Despite volatile currencies, sales up in local currencies and stable in Swiss Francs - Higher net income than announced - Further restructuring measures announced end 2011 are on track.
Swiss-based Bobst Group achieved consolidated sales of CHF 1.27 billion in 2011 (2010: CHF 1.28 billion). Sales volumes were up CHF 109 million, but exchange rate movements reduced the final figure by CHF 119 million. Sales increased by 8.5% in local currencies. Operating results confirm the company’s continuing progress in implementing its new strategy and transforming processes to sustainably improve efficiency. Costs of raw materials and services as well as personnel expenditures were reduced by more than CHF 52 million, leading to an operating result of CHF +27.5 million (CHF +35.8 million when excluding one-time items and restructuring). The consolidated net result came to CHF +2.5 million (CHF +8.9 million before one-time items and restructuring costs), confirming the progress of the turnaround. Sales increased in all regions in local currency terms. Following the acquisition of Gordon Ltd , local-currency revenues in the Asia-Oceania region increased 11.8%, while in Europe and the Americas growth rates of 7.7% and 6.4% respectively were achieved in local currencies. Sales by the Sheet-fed and Web-fed Business Units continued to recover from the downturn. Both Business Units posted higher sales than last year. In the Services Business Unit, the increase in volume was offset by negative exchange rate developments. Incoming orders decreased, mainly because of the European debt crisis and exchange rate volatility, resulting in a backlog decrease of 5% in December 2011, compared to December 2010.

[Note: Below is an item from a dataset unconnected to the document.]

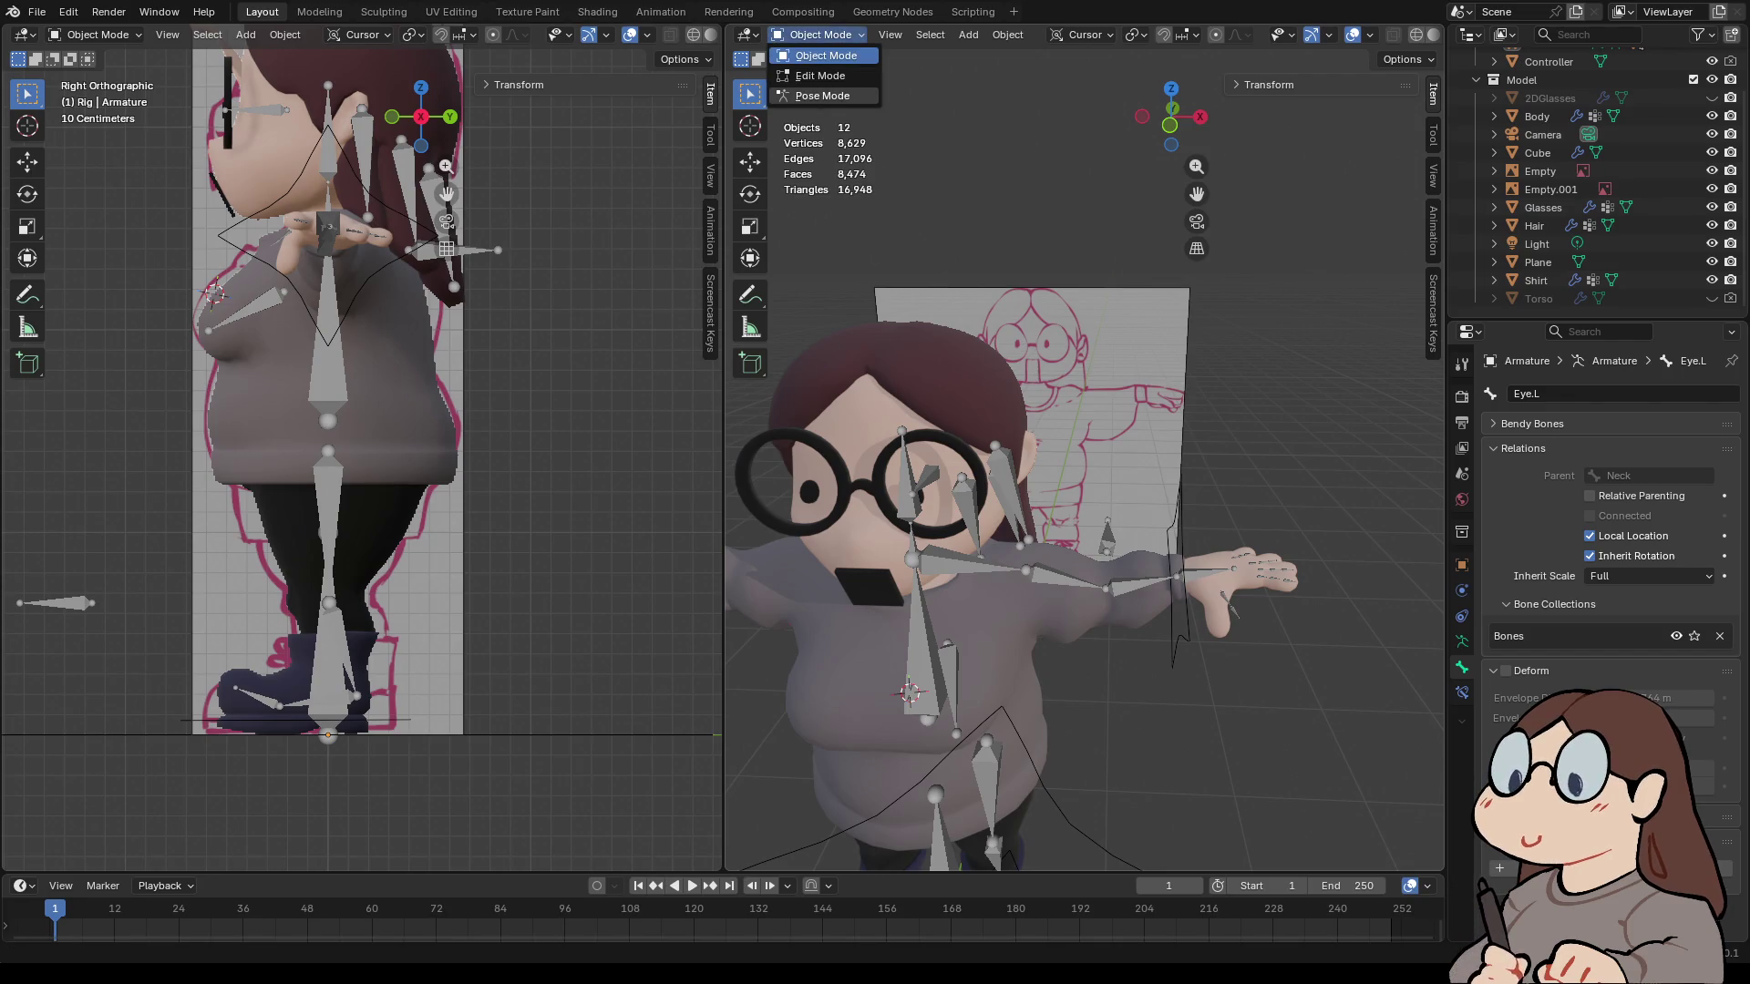
{"action": "left_click", "coordinate": [826, 55]}
{"action": "left_click", "coordinate": [911, 557]}
{"action": "left_click", "coordinate": [818, 35]}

|in million CHF||2009||2010||2011|
|Underlying operating result||-106.1||-4.3||35.8|
|Underlying net result||-106.5||-1.8||8.9|
Given the ongoing challenging market environment and capital expenditures relating to the transformation of the Group, the Board of Directors will not be proposing a dividend to shareholders at the Annual General Meeting on April 26, 2012.
Transformation program contributing to CHF 85 million to operating result by end 2012 plus CHF 60 million by end 2013
The Group transformation program initiated in January 2010 is showing positive results. However, the ongoing impact of the strong Swiss franc necessitates continued action within this initiative. Bobst's Swiss entity will continue to adjust its structure and industrial footprint very significantly. Functions with low added value will be outsourced. Research, innovation, development and the manufacture of high-end products will be concentrated in Mex/Switzerland and in the Group's European facilities. Customers will also be offered very competitive entry level equipment made in China, India and Brazil. The Group transformation program expects to generate CHF 85 million of recurring savings by the end of 2012, and the additional actions launched in November 2011 will improve profitability by another CHF 60 million by end 2013.
Solid balance sheet
Bobst's balance sheet remains solid with a stable equity ratio of 34% and a cash position of CHF 288.5 million. In May 2011, the Group issued a CHF 150 million, 2.75% bond maturing on May 5, 2014, refinancing the CHF 120 million, 4.125% bond which was due to expire in July 2011.
Outlook and financial targets
The economic situation in industrialized countries remains uncertain for the foreseeable future. While emerging markets will keep growing, the Swiss franc situation will continue to put pressure on exports. As a consequence, Bobst Group, though not neglecting traditional markets, is turning to key growth drivers in Asia, namely China and India. Within a few years the positive trends in these markets are expected to offset volume reductions in industrialized countries. Service business will mature and continue to grow.
Bobst Group has set itself the following mid- to long-term financial targets: sales of CHF 1.3-1.4 billion due to organic growth at constant exchange rates, a return on capital employed (ROCE) of 9-12%, and an operating profit margin of at least 7%. The equity ratio should be around 35% and the dividend payout ratio between 30-50% of consolidated profit.
Board of Directors re-elections
At the forthcoming Annual General Meeting of Shareholders of April 26, 2012, the mandates of Michael W.O. Garrett, Alain Guttmann and Hans Rudolf Widmer will come to an end. All three will be proposed for re-election at the Annual General Meeting.
Today’s information meeting
A conference for financial analysts and the media will take place today, March 28, 2012, at 10.15 a.m. in Mex. The 2011 financial statements as well as the translations in French and German of this release will be available on the Group’s website from 06.30 a.m., and the presentation from 10.15 a.m.